It should be noted that examples illustrated in the present disclosure, such as, e.g., the exemplary software code and metadata, the exemplary questions generated by the ML model and feedbacks thereof, the ML models and the training thereof, etc., are illustrated for exemplary purposes, and should not be regarded as limiting the present disclosure in any way. Other appropriate examples/implementations can be used in addition to, or in lieu of the above.

Among advantages of certain embodiments of the presently disclosed subject matter as described herein is the capability of providing automatic software testing of a software program based on machine learning, where the ML model is capable of asking the user a sequence of questions to verify the original intents of the software code and generate tests meeting a predefined condition, without having any prior knowledge with respect to the specific domain of the software program to be tested.

Among further advantages of certain embodiments of the presently disclosed subject matter as described herein is that the predefined condition defines a global testing goal or objective for the ML model to focus on during each iteration of the interactions. In some cases, the predefined condition may specify that the test suite should include a minimal number of tests meeting the predefined condition, thus enabling generating a compact and optimal test suite. In some cases, the predefined condition may include contradictory sub-conditions, where the ML model is capable of identifying the contradiction, proposing optimized solutions to the user, and generating a test suite based on the user's decision.

Among further advantages of certain embodiments of the presently disclosed subject matter as described herein is that in some cases, the ML model is capable of proposing a minimal number of questions to the user (i.e., having minimal/reduced number of interactions with the user) for achieving the predefined condition, thus saving the user time and effort, and improving the efficiency of creating the test suite.

Overall, the proposed ML-based system allows developers to communicate more easily their intent to others, such as other developers or users, and offers a valuable tool for developers to streamline and improve the development of software.

It is to be understood that the present disclosure is not limited in its application to the details set forth in the description contained herein or illustrated in the drawings.

It will also be understood that the system according to the present disclosure may be, at least partly, implemented on a suitably programmed computer. Likewise, the present disclosure contemplates a computer program being readable by a computer for executing the method of the present disclosure. The present disclosure further contemplates a non-transitory computer-readable memory tangibly embodying a program of instructions executable by the computer for executing the method of the present disclosure.

The present disclosure is capable of other embodiments and of being practiced and carried out in various ways. Hence, it is to be understood that the phraseology and terminology employed herein are for the purpose of description and should not be regarded as limiting. As such, those skilled in the art will appreciate that the conception upon which this disclosure is based may readily be utilized as a basis for designing other structures, methods, and systems for carrying out the several purposes of the presently disclosed subject matter.

Those skilled in the art will readily appreciate that various modifications and changes can be applied to the embodiments of the present disclosure as hereinbefore described without departing from its scope, defined in and by the appended claims.

Claims

1-18. (canceled)

19. A computerized method of automatic software testing, the method comprising:

obtaining an input including software code of a software program and metadata thereof; and

feeding the input to a machine learning (ML) model to generate a test suite usable for testing the software program, the test suite comprising a set of tests meeting a predefined condition representing a testing goal that the test suite expects to achieve,

wherein the generating of the test suite comprises:

identifying, based on the input, missing information from the input for meeting the predefined condition;

generating, based on the missing information, at least one question related to at least one of: one or more expected intents of one or more sections of the software code, or one or more tests for testing the one or more sections, and presenting the at least one question to a user;

upon receiving feedback to the at least one question from the user, analyzing the feedback with respect to the predefined condition, and determining whether to generate at least one new question; and

in response to an affirmative determination to generate at least one new question, repeating the generating, presenting, and analyzing with respect to the at least one new question, until the predefined condition is met;

wherein the set of tests comprised in the generated test suite are selected based on the feedback from the user received in one or more iterations of the generating, presenting, and analyzing.

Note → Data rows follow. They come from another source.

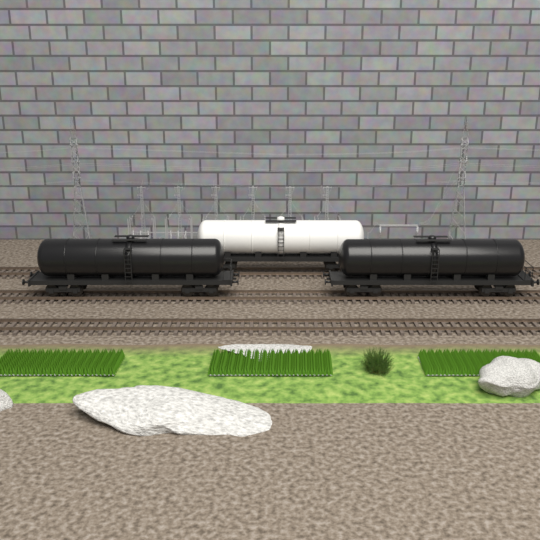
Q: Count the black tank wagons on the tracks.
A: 2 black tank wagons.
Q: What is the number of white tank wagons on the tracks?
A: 1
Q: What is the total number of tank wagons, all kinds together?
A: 3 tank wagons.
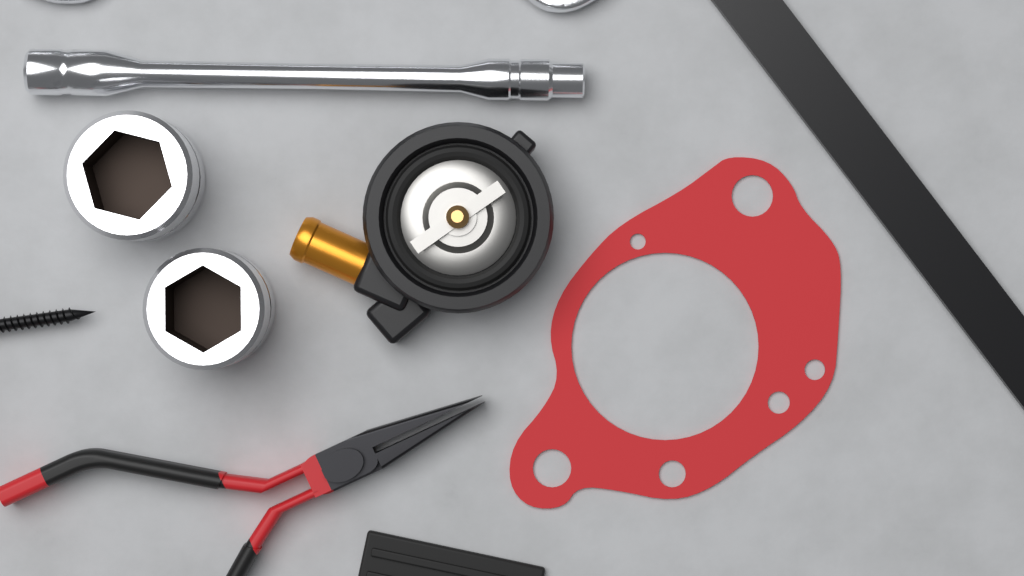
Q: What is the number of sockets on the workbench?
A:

20. The computerized method according to claim 19, wherein the metadata comprises at least one of: software documentation, product description, and code comments.

21. The computerized method according to claim 19, wherein the input is pre-processed prior to being fed to the ML model, the pre-processing comprising at least one of software code analysis and metadata analysis based on at least context selection and minimization of prompt to the ML model.

22. The computerized method according to claim 19, wherein the ML model is a large language model (LLM) which is previously trained during a training phase using a training code set comprising various software codes and reference test codes.

23. The computerized method according to claim 22, wherein the training code set is generated by pairing the software codes with corresponding reference test codes based on an analysis of historical metadata of the software codes stored in a software code repository.

24. The computerized method according to claim 22, wherein the ML model is further trained using reinforcement learning based on a training query set including a list of questions and corresponding responses to the questions.

25. The computerized method according to claim 19, wherein the at least one new question is generated in an attempt to reduce a total number of questions to be presented to the user upon meeting the predefined condition.

26. The computerized method according to claim 19, wherein the predefined condition specifies at least one of code coverage representative of a given percentage of the software code covered by the set of tests, and execution time of the set of tests.

27. The computerized method according to claim 26, wherein a set of code sections to be covered by the given percentage is selected based on rankings of different code sections in the software code.

28. The computerized method according to claim 19, wherein the predefined condition specifies that the set of tests includes a minimal number of tests for meeting the predefined condition.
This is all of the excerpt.